■ **Estratto scelto**:
____________________

Damon Lindelof: Vorrei aggiungere una cosa su Twin Peaks. Si tratta di una serie incentrata sul mistero, non solo quello sull'omicidio di Laura Palmer, ma il senso generale di "cosa sta succedendo?". E' questa stessa atmosfera che abbiamo cercato di dare a Lost perchè pensiamo che sia quello che piace alla gente, non solo il mistero del mostro ma in generale il mistero di Lost. In questo senso possiamo dire che si sviluppa il parallelo con Twin Peaks.

Per riagganciarci al discorso dell'evoluzione dello show nel corso del tempo, nel corso dell'incontro con il pubblico avete detto di aver avuto fin dall'inizio in mente il pilot ed il finale della serie e che quello che non avevate in mente era come riempire il gap tra questi due momenti. Ora, dopo cinque anni passati appunto a riempire questo vuoto narrativo, sentite di essere rimasti fedeli alla rotta originale? In che misura vi siete allontanati dal percorso e dal finale che avevate in mente?

____________________

(Voci salvate)
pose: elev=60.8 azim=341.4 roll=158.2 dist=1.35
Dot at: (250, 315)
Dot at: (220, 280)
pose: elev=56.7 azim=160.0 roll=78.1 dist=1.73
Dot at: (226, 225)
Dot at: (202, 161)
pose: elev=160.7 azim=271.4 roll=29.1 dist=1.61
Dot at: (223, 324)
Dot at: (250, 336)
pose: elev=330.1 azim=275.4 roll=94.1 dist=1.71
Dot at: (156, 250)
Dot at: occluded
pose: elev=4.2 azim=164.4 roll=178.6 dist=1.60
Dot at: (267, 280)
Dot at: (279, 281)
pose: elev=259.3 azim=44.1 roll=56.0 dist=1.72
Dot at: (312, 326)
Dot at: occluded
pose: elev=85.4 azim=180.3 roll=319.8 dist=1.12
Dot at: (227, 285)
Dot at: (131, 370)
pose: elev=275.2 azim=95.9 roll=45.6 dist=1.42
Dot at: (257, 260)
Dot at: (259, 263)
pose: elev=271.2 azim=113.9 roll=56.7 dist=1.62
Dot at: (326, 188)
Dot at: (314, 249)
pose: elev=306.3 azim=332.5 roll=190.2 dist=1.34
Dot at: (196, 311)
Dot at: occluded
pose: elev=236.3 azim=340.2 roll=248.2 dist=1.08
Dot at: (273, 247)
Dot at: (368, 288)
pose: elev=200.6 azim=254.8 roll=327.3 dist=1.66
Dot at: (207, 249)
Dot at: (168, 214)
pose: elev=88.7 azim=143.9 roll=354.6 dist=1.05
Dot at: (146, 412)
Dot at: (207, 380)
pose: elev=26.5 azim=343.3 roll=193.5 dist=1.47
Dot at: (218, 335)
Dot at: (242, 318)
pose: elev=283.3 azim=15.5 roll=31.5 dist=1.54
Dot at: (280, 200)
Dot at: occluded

____________________

■ **Cosa fare**:
a – Trascrivi dall'estratto il passo che parte dalle parole "Per riagganciarci al" e si chiude dopo le parole "avevate in mente?".
b – Elenca, senza ripetizioni e nell'ordine in cui compaiono, tutti i nomi propri presenti nell'estratto.

■ **Risposte attese**:
a –
Per riagganciarci al discorso dell'evoluzione dello show nel corso del tempo, nel corso dell'incontro con il pubblico avete detto di aver avuto fin dall'inizio in mente il pilot ed il finale della serie e che quello che non avevate in mente era come riempire il gap tra questi due momenti. Ora, dopo cinque anni passati appunto a riempire questo vuoto narrativo, sentite di essere rimasti fedeli alla rotta originale? In che misura vi siete allontanati dal percorso e dal finale che avevate in mente?

b – Damon Lindelof, Twin Peaks, Laura Palmer, Lost